### THE PROBLEM
Leave the pictures out and transcribe every record exactly.

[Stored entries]

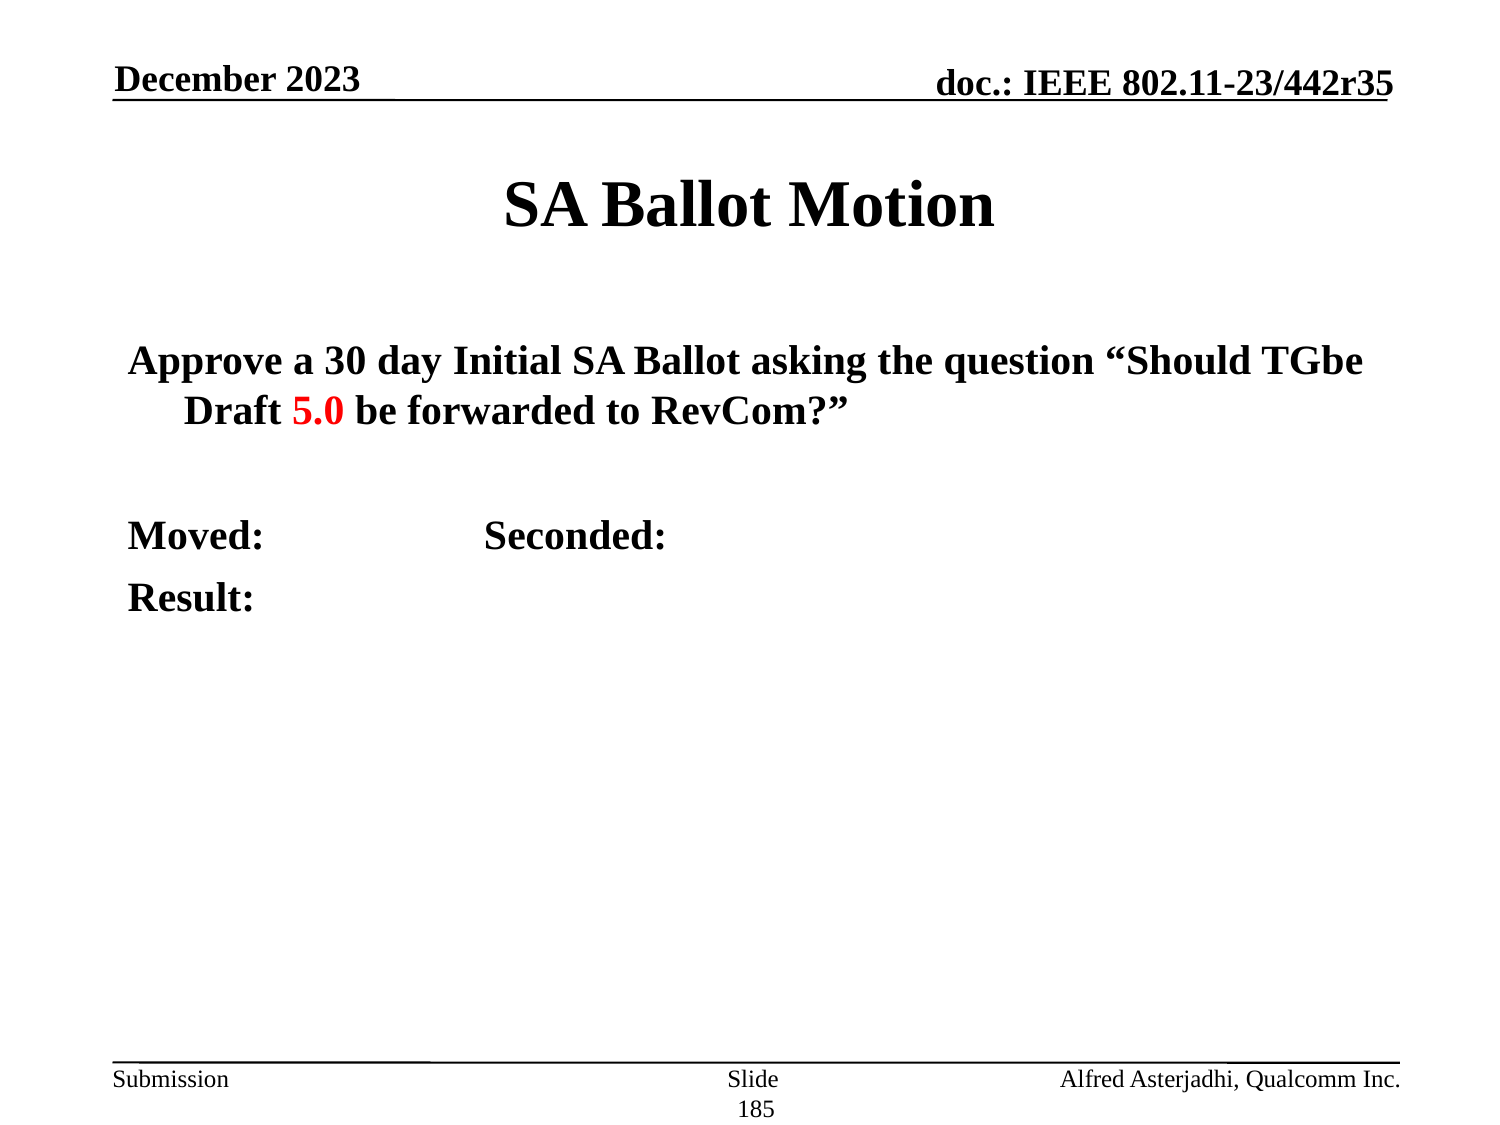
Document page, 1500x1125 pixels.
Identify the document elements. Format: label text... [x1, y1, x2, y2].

footer Alfred Asterjadhi, Qualcomm Inc. [878, 1061, 1402, 1093]
title SA Ballot Motion [112, 112, 1388, 288]
slide_number Slide 185 [712, 1061, 800, 1123]
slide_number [114, 54, 423, 100]
list Approve a 30 day Initial SA Ballot asking the question “Should TGbe Draft 5.0 be forwarded to RevCom?” Moved: Seconded: Result: [112, 324, 1388, 1063]
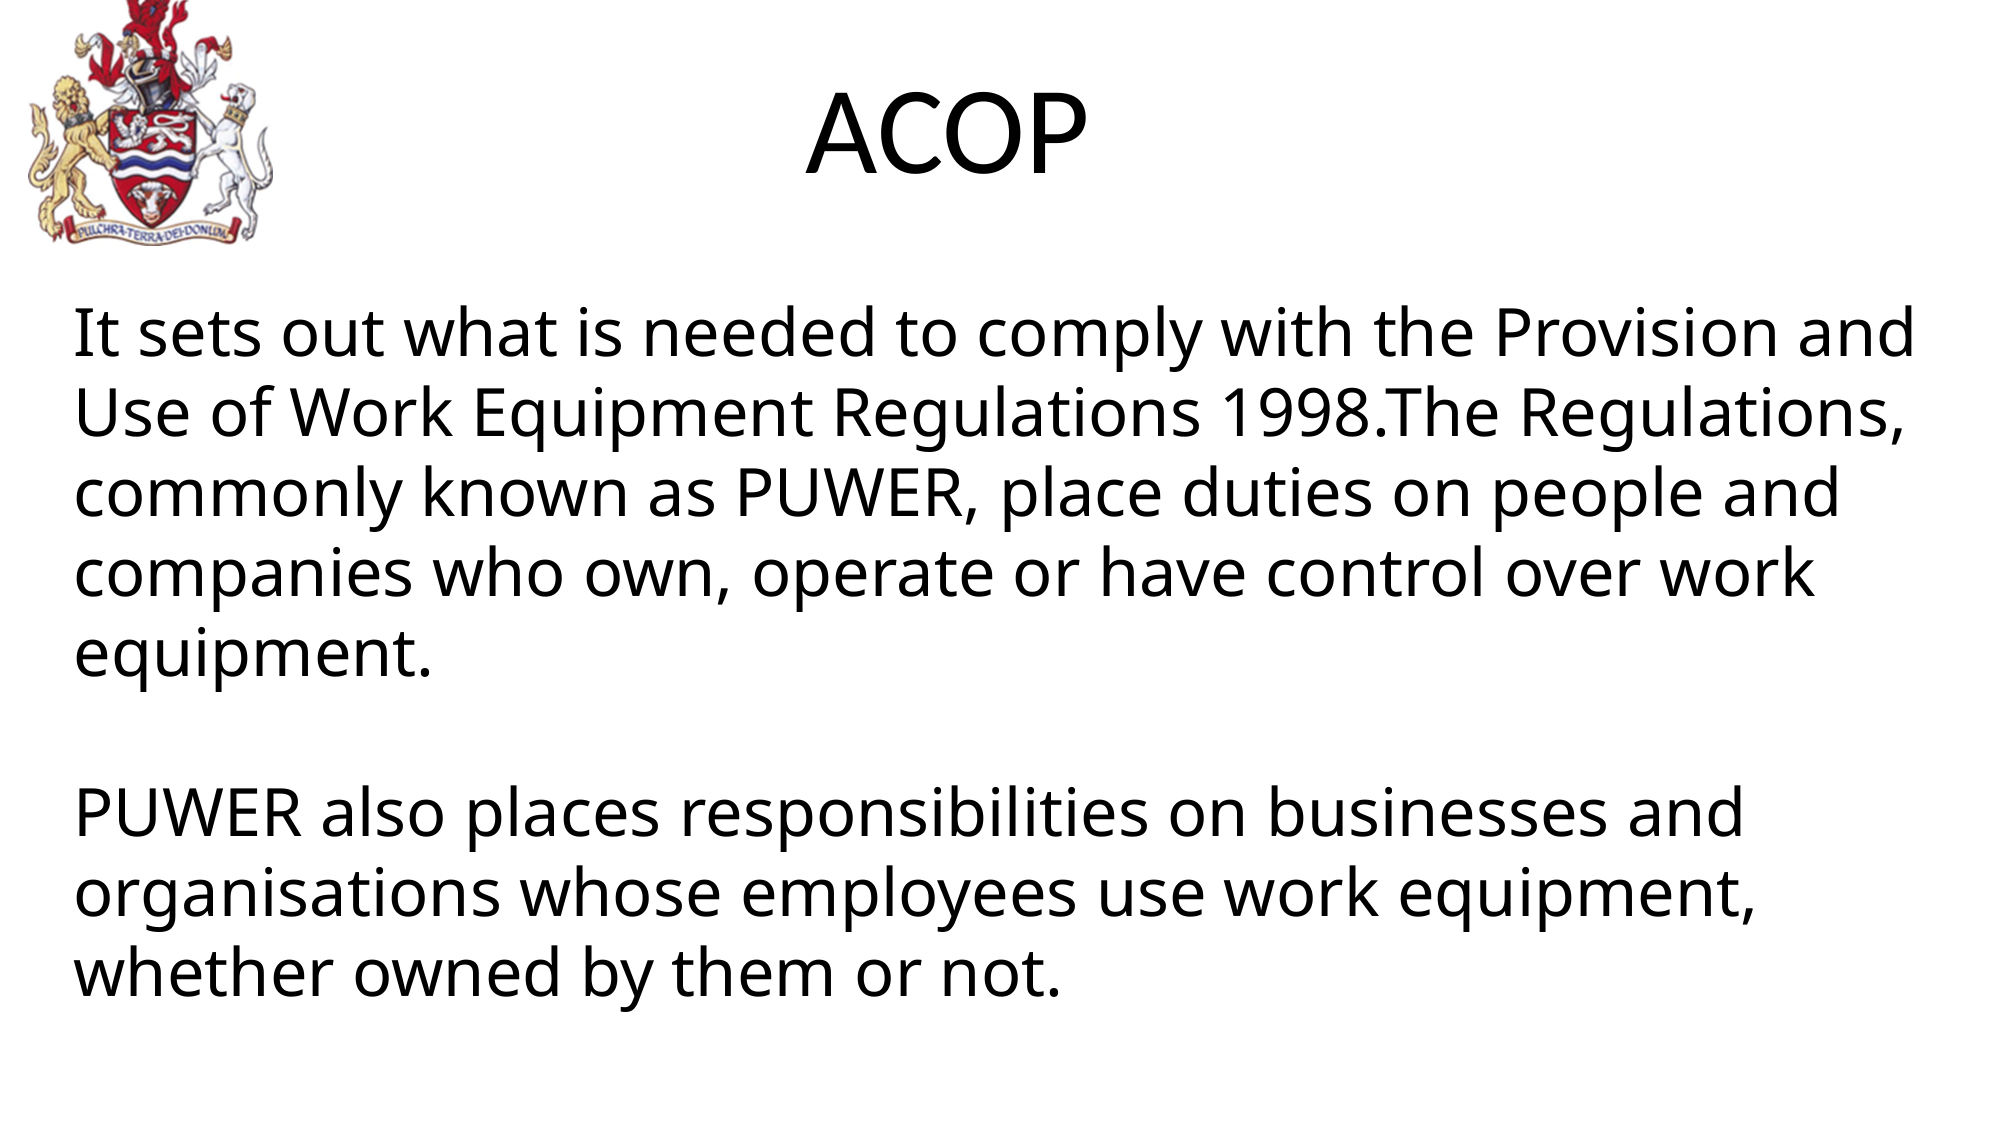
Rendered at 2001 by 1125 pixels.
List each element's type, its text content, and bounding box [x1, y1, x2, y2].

text_box It sets out what is needed to comply with the Provision and Use of Work Equipment Regulations 1998.The Regulations, commonly known as PUWER, place duties on people and companies who own, operate or have control over work equipment. PUWER also places responsibilities on businesses and organisations whose employees use work equipment, whether owned by them or not. [58, 282, 1942, 1017]
picture [28, 0, 273, 246]
text_box ACOP [486, 41, 1409, 206]
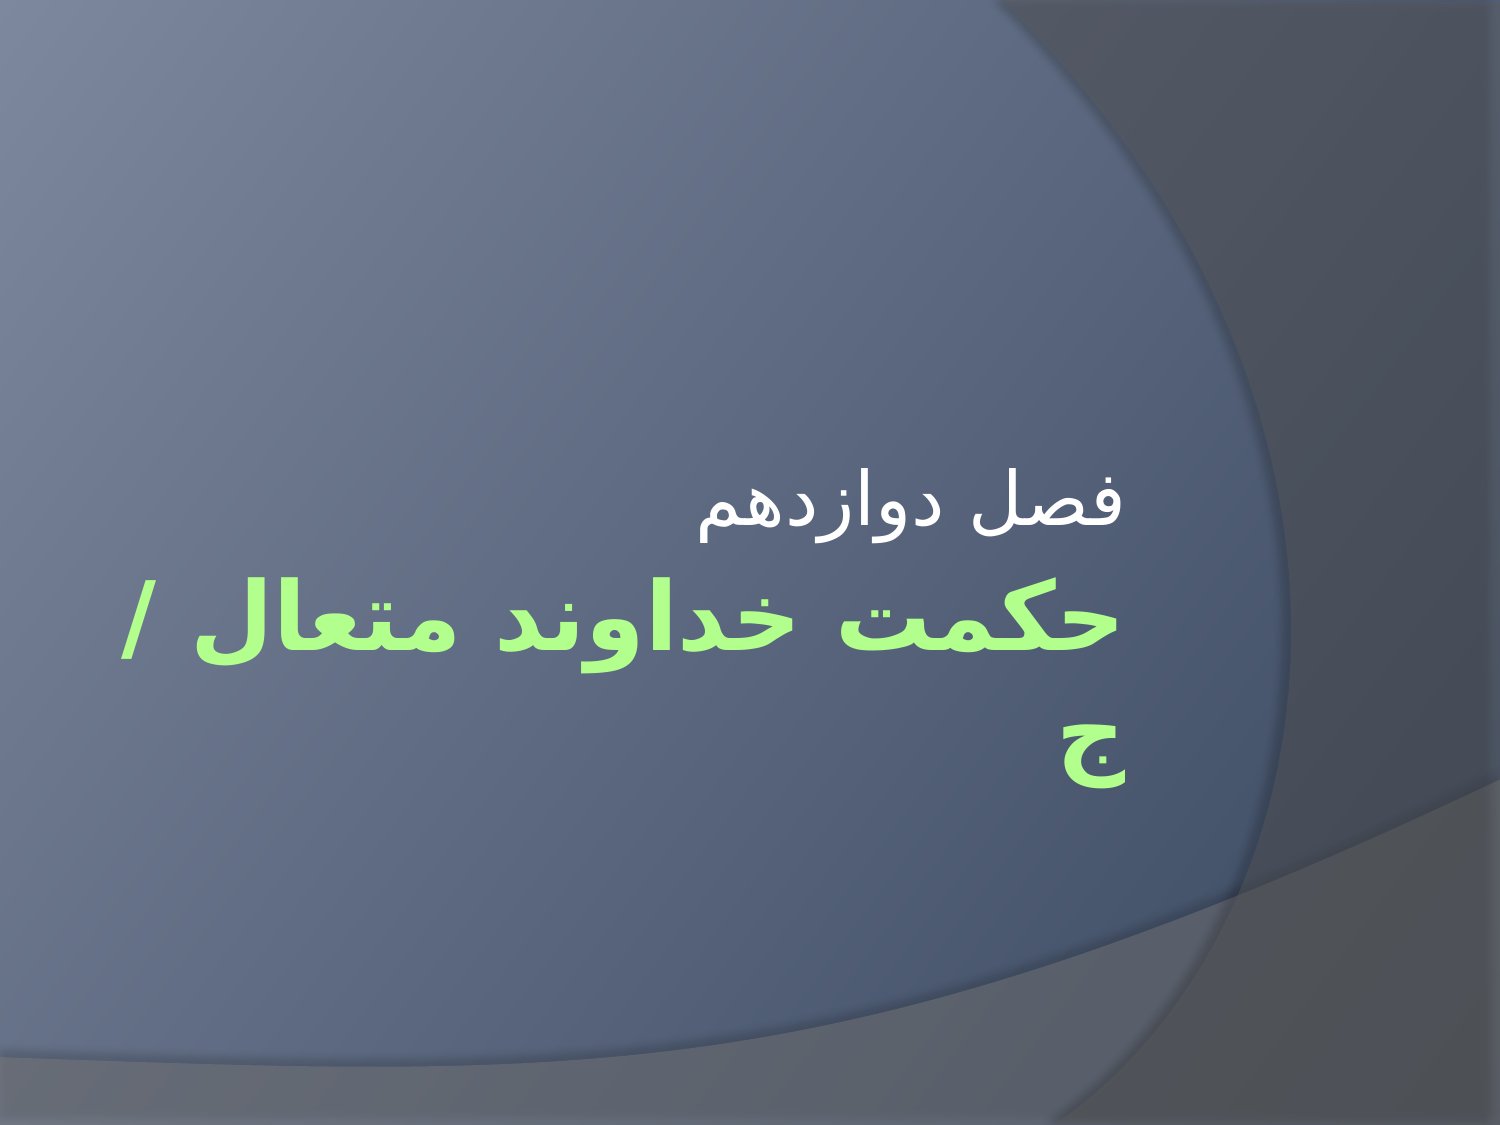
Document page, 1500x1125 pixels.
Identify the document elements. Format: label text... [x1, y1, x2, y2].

subtitle فصل دوازدهم [71, 253, 1134, 541]
title حکمت خداوند متعال / ج [70, 547, 1134, 925]
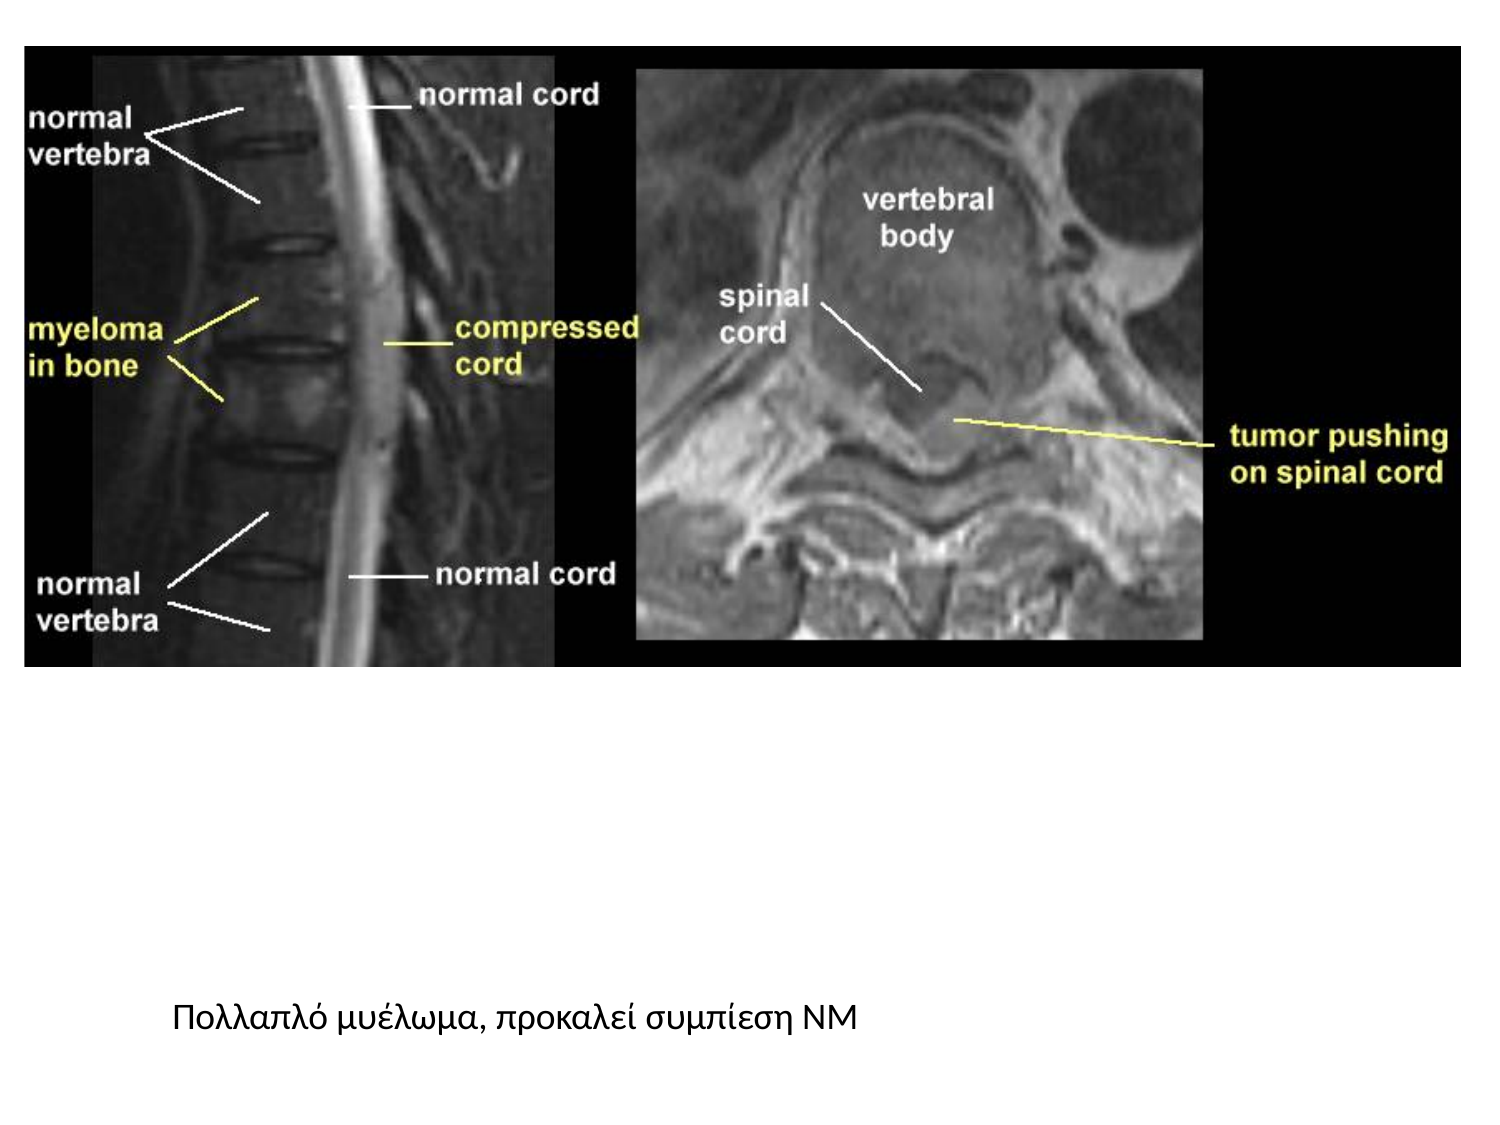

### SOLUTION TO THE EXERCISE
Document page, 1500x1125 pixels.
Identify the document elements. Format: label text... [x1, y1, x2, y2].

footer Alfred Asterjadhi, Qualcomm Inc. [878, 1061, 1402, 1093]
title SA Ballot Motion [112, 112, 1388, 288]
slide_number Slide 185 [712, 1061, 800, 1123]
slide_number [114, 54, 423, 100]
list Approve a 30 day Initial SA Ballot asking the question “Should TGbe Draft 5.0 be forwarded to RevCom?” Moved: Seconded: Result: [112, 324, 1388, 1063]
Rendered at 2001 by 1125 pixels.
List each element's type, its text content, and bounding box [x1, y1, x2, y2].

text_box It sets out what is needed to comply with the Provision and Use of Work Equipment Regulations 1998.The Regulations, commonly known as PUWER, place duties on people and companies who own, operate or have control over work equipment. PUWER also places responsibilities on businesses and organisations whose employees use work equipment, whether owned by them or not. [58, 282, 1942, 1017]
picture [28, 0, 273, 246]
text_box ACOP [486, 41, 1409, 206]
Document page, 1500x1125 pixels.
Identify the document elements. Format: label text... [x1, y1, x2, y2].

subtitle فصل دوازدهم [71, 253, 1134, 541]
title حکمت خداوند متعال / ج [70, 547, 1134, 925]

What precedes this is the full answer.